**Written request A**
List every person named in the piece on software eating the world below.

Software has eaten your world

Marc Andreessen wrote his article, Why Software is Eating the World, in 2011. Within it were the signals for boards, leaders, and businesses of the world we are in today.

This week a number of articles/podcasts have converged in my mind and referenced back to 10 years ago, when, Marc Andreessen wrote in the WSJ his seminal article ‘Why Software is Eating the World’ (link here to a16z).

It started with a re-listen to Marty Cagan’s podcast on CPO Mastery where he references the article in relation to all product managers and business leaders re-reading the article, as it seems that a large number of industry leaders have not truly understood what it meant to their businesses, industries, people, leadership and how software-driven businesses will shape the future.

Then, in the Australian Financial Review this week there was reference made to a session at the Australian Council of Superannuation Investors conference focused on how boards need to be more digitally savvy, with this quote from the chairwoman of Commonwealth Bank:

My perspective would be that every director on a board should be comfortable with a digital environment, digital business models.

— Catherine Livingstone, chairwoman, Commonwealth Bank

This was alongside the theme of the session, which was “… how rapidly the ground is shifting beneath Australia’s corporate sector.”

When I posted this quote on LinkedIn, I got a great comment from my friend Alex Freeman, which underscored my thinking on this discussion, which was … how is this a surprise to anyone and digital is now the norm, or, as Alex put it:

Using the word “digital” in front of the word “business” in 2021 is the equivalent of in the 1990’s when everyone put and “e” or an “i” in front of things.

**Information given**

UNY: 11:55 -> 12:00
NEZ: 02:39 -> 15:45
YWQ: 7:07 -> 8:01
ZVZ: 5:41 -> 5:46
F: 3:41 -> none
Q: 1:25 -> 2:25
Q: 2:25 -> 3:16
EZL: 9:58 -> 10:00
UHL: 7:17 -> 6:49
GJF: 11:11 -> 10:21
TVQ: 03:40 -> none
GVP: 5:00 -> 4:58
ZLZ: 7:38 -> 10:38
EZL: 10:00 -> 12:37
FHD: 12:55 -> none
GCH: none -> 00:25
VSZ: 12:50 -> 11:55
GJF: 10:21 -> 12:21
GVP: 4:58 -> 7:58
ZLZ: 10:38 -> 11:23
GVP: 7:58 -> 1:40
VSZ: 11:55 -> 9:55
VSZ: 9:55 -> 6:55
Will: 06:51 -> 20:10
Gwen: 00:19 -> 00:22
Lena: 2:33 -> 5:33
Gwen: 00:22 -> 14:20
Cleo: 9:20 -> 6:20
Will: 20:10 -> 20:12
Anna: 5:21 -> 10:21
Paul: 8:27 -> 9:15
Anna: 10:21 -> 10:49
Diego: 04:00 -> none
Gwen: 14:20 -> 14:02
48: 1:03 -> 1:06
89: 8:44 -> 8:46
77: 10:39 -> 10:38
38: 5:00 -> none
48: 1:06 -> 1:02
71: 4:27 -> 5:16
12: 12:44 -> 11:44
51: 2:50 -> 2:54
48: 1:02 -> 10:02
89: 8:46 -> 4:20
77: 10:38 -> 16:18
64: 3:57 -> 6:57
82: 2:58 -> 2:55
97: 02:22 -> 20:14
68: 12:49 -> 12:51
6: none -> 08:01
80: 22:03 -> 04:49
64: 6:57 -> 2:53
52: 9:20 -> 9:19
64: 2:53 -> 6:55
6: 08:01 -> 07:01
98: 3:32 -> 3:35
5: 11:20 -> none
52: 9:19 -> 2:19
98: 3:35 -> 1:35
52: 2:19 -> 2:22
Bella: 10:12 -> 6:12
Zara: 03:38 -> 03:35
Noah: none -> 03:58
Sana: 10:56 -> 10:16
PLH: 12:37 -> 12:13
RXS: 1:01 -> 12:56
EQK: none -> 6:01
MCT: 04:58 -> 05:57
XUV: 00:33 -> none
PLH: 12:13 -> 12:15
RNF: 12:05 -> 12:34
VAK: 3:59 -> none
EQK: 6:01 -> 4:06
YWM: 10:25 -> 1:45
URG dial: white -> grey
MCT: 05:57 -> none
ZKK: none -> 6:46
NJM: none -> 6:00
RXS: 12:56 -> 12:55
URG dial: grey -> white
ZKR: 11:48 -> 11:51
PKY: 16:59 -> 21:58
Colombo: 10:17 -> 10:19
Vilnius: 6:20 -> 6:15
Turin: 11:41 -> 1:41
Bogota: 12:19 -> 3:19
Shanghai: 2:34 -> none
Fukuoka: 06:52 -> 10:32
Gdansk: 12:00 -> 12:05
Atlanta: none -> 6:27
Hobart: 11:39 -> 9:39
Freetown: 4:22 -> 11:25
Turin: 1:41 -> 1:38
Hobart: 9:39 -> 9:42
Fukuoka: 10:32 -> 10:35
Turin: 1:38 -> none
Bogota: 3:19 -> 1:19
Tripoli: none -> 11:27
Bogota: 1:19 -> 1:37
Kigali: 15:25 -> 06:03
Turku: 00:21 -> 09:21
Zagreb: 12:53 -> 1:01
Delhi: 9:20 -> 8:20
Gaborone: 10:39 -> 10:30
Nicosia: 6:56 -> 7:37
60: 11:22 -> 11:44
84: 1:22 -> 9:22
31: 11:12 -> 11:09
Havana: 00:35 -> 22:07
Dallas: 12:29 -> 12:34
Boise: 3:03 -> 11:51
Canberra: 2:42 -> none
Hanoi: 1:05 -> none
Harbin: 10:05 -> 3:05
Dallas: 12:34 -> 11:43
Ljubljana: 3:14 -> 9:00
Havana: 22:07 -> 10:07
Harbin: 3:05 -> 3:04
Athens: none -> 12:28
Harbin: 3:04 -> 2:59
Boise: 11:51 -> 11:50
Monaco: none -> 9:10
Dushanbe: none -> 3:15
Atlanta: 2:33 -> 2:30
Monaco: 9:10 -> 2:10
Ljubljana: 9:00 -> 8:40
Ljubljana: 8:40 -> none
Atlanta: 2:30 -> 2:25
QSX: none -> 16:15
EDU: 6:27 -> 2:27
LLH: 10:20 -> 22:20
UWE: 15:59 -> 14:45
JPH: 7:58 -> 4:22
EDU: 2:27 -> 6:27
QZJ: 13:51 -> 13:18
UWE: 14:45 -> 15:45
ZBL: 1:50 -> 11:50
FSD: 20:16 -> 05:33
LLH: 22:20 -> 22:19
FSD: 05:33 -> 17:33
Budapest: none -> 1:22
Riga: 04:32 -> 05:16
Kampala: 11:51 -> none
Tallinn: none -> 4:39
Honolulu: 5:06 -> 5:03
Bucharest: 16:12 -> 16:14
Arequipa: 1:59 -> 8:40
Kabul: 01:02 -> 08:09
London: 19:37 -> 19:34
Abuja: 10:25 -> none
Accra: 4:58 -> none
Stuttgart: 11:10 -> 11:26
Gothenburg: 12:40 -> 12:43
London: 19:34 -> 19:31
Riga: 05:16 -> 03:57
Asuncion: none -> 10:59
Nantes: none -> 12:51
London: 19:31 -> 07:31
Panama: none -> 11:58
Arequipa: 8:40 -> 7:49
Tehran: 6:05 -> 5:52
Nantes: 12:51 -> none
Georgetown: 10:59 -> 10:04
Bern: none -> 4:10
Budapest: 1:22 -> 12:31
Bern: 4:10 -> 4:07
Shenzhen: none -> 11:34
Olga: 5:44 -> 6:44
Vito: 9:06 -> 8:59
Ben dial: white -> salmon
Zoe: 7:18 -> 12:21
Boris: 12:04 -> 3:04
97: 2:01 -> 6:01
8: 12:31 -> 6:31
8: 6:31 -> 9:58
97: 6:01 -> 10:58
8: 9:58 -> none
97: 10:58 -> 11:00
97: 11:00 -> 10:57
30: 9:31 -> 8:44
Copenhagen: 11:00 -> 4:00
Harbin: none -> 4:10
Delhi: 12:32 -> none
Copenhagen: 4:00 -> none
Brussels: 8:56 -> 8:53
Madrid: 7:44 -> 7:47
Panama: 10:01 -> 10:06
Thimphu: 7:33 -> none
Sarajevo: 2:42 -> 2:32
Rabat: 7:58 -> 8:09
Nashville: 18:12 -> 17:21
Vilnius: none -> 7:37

**Written request B**
Output the entries from the start of the entries through the line containing "Will: 20:10 -> 20:12" as a Markdown table with columns Row and Entry. Omit blank lines.

**Problem solution A**
- Marc Andreessen
- Marty Cagan
- Catherine Livingstone
- Alex Freeman

**Problem solution B**
| Row | Entry |
|---|---|
| 1 | UNY: 11:55 -> 12:00 |
| 2 | NEZ: 02:39 -> 15:45 |
| 3 | YWQ: 7:07 -> 8:01 |
| 4 | ZVZ: 5:41 -> 5:46 |
| 5 | F: 3:41 -> none |
| 6 | Q: 1:25 -> 2:25 |
| 7 | Q: 2:25 -> 3:16 |
| 8 | EZL: 9:58 -> 10:00 |
| 9 | UHL: 7:17 -> 6:49 |
| 10 | GJF: 11:11 -> 10:21 |
| 11 | TVQ: 03:40 -> none |
| 12 | GVP: 5:00 -> 4:58 |
| 13 | ZLZ: 7:38 -> 10:38 |
| 14 | EZL: 10:00 -> 12:37 |
| 15 | FHD: 12:55 -> none |
| 16 | GCH: none -> 00:25 |
| 17 | VSZ: 12:50 -> 11:55 |
| 18 | GJF: 10:21 -> 12:21 |
| 19 | GVP: 4:58 -> 7:58 |
| 20 | ZLZ: 10:38 -> 11:23 |
| 21 | GVP: 7:58 -> 1:40 |
| 22 | VSZ: 11:55 -> 9:55 |
| 23 | VSZ: 9:55 -> 6:55 |
| 24 | Will: 06:51 -> 20:10 |
| 25 | Gwen: 00:19 -> 00:22 |
| 26 | Lena: 2:33 -> 5:33 |
| 27 | Gwen: 00:22 -> 14:20 |
| 28 | Cleo: 9:20 -> 6:20 |
| 29 | Will: 20:10 -> 20:12 |